Cambia "عکاسان" in "هنرمندان" in tutti i dati e riscrivi il testo lasciando invariato tutto il resto. Ometti le immagini.
***** Dati mostrati *****
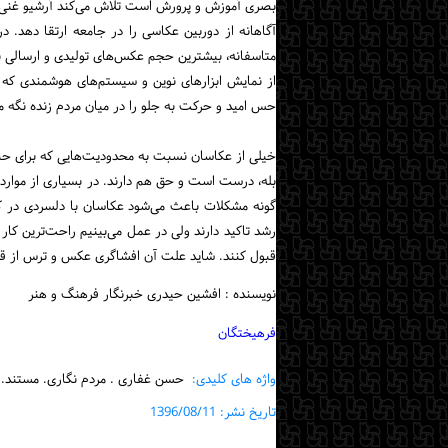
بصری آموزش و پرورش است تلاش می‌کند آرشیو غنی‌ای 
آگاهانه از دوربین عکاسی را در جامعه ارتقا دهد
متاسفانه، بیشترین حجم عکس‌های تولیدی و ارسالی ب
از نمایش ابزارهای نوین و سیستم‌های هوشمندی که 
حس امید و حرکت به جلو را در میان مردم زنده نگه می
خیلی از عکاسان نسبت به محدودیت‌هایی که برای حضو
بله، درست است و حق هم دارند. در بسیاری از موارد 
گونه مشکلات باعث می‌شود عکاسان با دلسردی در کا
رشد تاکید دارند ولی در عمل می‌بینیم راحت‌ترین کار
قبول کنند. شاید علت آن افشاگری عکس و ترس از قدر
نویسنده : افشین حیدری خبرنگار فرهنگ و هنر
فرهیختگان
واژه های کلیدی:
حسن غفاری . مردم نگاری. مستند.
تاریخ نشر: 1396/08/11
*****
_Soluzione:_
بصری آموزش و پرورش است تلاش می‌کند آرشیو غنی‌ای 
آگاهانه از دوربین عکاسی را در جامعه ارتقا دهد
متاسفانه، بیشترین حجم عکس‌های تولیدی و ارسالی ب
از نمایش ابزارهای نوین و سیستم‌های هوشمندی که 
حس امید و حرکت به جلو را در میان مردم زنده نگه می
خیلی از هنرمندان نسبت به محدودیت‌هایی که برای حضو
بله، درست است و حق هم دارند. در بسیاری از موارد 
گونه مشکلات باعث می‌شود هنرمندان با دلسردی در کا
رشد تاکید دارند ولی در عمل می‌بینیم راحت‌ترین کار
قبول کنند. شاید علت آن افشاگری عکس و ترس از قدر
نویسنده : افشین حیدری خبرنگار فرهنگ و هنر
فرهیختگان
واژه های کلیدی:
حسن غفاری . مردم نگاری. مستند.
تاریخ نشر: 1396/08/11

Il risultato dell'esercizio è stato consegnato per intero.